AUTHORS' CONCLUSIONS: Despite reviewing 39 eligible trials, few firm conclusions could be reached because of the multiple comparisons considered, the small size of individual trials, and their low quality. Whether or not to use a particular policy is usually a trade-off between the risks of morbidity (especially infection) and risks of recatheterisation.

摘要

背景

泌尿生殖系统手术后,经尿道或耻骨上途径导尿很常见。对于如何将并发症降至最低,目前尚无共识,实践方法也各不相同。

目的

确定成人泌尿生殖系统手术后导尿管的最佳管理方法。

检索策略

我们检索了Cochrane尿失禁小组专门试验注册库(检索时间为2005年5月30日)以及相关文章的参考文献列表。

入选标准

确定随机和半随机试验。
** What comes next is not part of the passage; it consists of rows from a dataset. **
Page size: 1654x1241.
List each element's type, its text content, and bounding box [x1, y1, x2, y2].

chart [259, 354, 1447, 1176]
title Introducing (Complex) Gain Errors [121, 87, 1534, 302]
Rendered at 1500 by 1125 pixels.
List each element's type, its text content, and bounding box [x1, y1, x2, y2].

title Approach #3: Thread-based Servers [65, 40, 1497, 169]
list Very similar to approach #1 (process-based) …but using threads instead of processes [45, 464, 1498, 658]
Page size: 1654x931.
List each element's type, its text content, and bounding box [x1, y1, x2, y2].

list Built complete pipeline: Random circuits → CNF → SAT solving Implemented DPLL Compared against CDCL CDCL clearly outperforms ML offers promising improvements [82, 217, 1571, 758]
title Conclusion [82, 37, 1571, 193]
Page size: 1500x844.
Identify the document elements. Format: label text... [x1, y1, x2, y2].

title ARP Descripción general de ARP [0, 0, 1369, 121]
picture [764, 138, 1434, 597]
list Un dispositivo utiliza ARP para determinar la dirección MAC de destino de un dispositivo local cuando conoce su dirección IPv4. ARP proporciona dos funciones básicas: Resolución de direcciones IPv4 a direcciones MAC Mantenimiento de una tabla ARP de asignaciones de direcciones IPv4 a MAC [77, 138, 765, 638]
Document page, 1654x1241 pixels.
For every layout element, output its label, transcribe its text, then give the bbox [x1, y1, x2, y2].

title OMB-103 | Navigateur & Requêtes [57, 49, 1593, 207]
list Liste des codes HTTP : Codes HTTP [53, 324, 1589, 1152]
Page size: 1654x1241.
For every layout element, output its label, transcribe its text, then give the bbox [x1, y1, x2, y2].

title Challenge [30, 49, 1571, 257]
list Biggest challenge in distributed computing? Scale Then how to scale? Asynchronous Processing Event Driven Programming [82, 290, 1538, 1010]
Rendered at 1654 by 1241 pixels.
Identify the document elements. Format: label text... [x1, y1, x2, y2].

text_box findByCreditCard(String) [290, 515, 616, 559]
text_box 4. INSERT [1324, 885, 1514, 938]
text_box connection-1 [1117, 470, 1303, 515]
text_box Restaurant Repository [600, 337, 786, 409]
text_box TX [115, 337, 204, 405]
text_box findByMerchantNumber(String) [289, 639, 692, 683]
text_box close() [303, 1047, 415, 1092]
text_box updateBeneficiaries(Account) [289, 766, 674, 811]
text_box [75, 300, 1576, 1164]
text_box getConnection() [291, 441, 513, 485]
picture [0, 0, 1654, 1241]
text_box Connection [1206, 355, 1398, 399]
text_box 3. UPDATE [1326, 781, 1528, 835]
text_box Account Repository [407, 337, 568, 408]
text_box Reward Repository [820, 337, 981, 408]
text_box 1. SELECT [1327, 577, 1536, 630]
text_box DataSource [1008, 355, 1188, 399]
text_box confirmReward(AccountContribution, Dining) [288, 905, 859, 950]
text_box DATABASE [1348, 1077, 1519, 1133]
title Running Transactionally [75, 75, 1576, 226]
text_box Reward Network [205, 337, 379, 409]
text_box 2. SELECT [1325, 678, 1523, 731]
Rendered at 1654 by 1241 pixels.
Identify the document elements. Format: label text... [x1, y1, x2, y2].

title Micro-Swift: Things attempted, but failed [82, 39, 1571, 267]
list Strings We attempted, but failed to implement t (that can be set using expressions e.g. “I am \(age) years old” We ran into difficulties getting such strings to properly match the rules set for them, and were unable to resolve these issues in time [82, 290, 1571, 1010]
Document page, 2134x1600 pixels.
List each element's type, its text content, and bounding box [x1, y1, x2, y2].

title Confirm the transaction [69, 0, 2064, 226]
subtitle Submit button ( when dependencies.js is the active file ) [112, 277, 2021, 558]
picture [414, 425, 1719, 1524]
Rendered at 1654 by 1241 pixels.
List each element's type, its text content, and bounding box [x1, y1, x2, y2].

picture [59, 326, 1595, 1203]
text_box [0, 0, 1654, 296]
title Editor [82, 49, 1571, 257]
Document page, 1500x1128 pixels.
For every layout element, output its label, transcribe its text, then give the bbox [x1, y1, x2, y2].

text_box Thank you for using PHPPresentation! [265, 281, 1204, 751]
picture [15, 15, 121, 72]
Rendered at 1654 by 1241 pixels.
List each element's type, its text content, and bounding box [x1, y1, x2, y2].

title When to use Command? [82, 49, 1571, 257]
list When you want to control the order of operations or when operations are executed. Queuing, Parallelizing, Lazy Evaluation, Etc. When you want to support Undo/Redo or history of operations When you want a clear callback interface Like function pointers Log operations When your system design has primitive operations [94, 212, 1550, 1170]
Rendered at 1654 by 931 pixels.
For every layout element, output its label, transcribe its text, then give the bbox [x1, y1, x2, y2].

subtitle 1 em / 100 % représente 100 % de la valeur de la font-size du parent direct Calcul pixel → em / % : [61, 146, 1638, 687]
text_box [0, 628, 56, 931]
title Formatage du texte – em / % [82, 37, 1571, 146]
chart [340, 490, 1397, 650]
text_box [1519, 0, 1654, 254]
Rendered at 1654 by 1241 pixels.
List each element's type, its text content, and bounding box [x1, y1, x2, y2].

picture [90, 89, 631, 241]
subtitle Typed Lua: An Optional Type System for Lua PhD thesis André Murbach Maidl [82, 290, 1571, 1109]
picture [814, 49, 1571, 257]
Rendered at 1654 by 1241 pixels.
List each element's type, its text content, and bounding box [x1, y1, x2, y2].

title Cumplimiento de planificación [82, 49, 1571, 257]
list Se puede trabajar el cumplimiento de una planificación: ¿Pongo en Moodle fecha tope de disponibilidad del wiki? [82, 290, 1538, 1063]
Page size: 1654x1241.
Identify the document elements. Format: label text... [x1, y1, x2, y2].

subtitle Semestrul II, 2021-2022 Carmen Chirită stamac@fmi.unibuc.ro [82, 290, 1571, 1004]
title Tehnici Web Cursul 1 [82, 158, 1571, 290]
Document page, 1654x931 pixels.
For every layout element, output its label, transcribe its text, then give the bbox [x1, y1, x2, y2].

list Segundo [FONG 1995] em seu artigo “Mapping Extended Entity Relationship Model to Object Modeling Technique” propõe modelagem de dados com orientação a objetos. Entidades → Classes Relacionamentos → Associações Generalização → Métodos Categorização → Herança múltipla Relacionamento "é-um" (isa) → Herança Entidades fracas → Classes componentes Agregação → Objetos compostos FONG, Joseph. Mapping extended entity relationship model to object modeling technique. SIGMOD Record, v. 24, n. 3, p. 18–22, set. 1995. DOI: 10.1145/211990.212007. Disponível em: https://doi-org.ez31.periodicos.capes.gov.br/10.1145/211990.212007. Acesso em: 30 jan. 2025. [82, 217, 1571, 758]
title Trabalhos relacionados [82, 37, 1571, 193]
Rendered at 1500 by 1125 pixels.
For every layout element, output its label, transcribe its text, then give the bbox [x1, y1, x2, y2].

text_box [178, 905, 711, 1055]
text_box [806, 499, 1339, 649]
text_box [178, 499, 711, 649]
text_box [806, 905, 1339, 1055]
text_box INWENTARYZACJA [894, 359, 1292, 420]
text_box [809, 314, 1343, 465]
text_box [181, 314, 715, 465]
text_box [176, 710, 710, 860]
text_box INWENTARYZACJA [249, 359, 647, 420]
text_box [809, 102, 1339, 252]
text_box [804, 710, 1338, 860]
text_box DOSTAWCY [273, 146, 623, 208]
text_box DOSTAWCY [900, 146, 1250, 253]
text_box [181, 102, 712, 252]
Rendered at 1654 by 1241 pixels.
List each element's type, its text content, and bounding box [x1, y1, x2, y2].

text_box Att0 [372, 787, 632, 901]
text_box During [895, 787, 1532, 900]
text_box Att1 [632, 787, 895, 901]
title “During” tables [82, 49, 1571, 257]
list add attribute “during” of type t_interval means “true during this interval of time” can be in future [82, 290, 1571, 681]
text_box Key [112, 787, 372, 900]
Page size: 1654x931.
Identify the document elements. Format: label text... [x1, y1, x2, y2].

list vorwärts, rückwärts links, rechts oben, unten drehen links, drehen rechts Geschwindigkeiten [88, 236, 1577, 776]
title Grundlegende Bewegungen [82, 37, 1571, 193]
如果研究不是关于泌尿生殖系统手术后成人导尿的随机或半随机试验,则将其排除。

数据收集与分析

由两位综述作者独立进行数据收集并交叉核对。对于可能已收集但未报告的数据,向试验者寻求澄清。

主要结果

确定了39项随机试验纳入综述。这些试验通常规模较小,报告质量较差或中等,仅报告了少数结果。置信区间都很宽。使用导尿管与不使用导尿管:五项试验的数据存在异质性,但倾向于表明术后不使用导尿管再次导尿的风险更高。数据对尿路感染的任何差异仅给出了不精确的估计。经尿道导尿与耻骨上导尿:在六项试验中,如果术后使用经尿道导尿管而非耻骨上导尿管,需要再次导尿的人数更多(相对危险度3.66,95%可信区间1.41至9.49)。术后导尿管使用时间较短与较长:在11项试验中,七项有数据的试验表明,导尿管较早拔除时尿路感染较少(例如1天与3天,相对危险度0.50,95%可信区间0.29至0.87),在导尿方面无规律。导尿管拔除前夹闭和松开策略与立即拔除导尿管:在一项小型试验中,夹闭和松开组尿路感染的发生率显著更高(相对危险度4.00,95%可信区间1.55至10.29),恢复正常排尿延迟(相对危险度2.50,95%可信区间1.16至5.39)。

作者结论

尽管对39项符合条件的试验进行了综述,但由于考虑的多重比较、单个试验规模小以及质量低,几乎无法得出确凿结论。是否采用特定策略通常是发病率风险(尤其是感染)与再次导尿风险之间的权衡。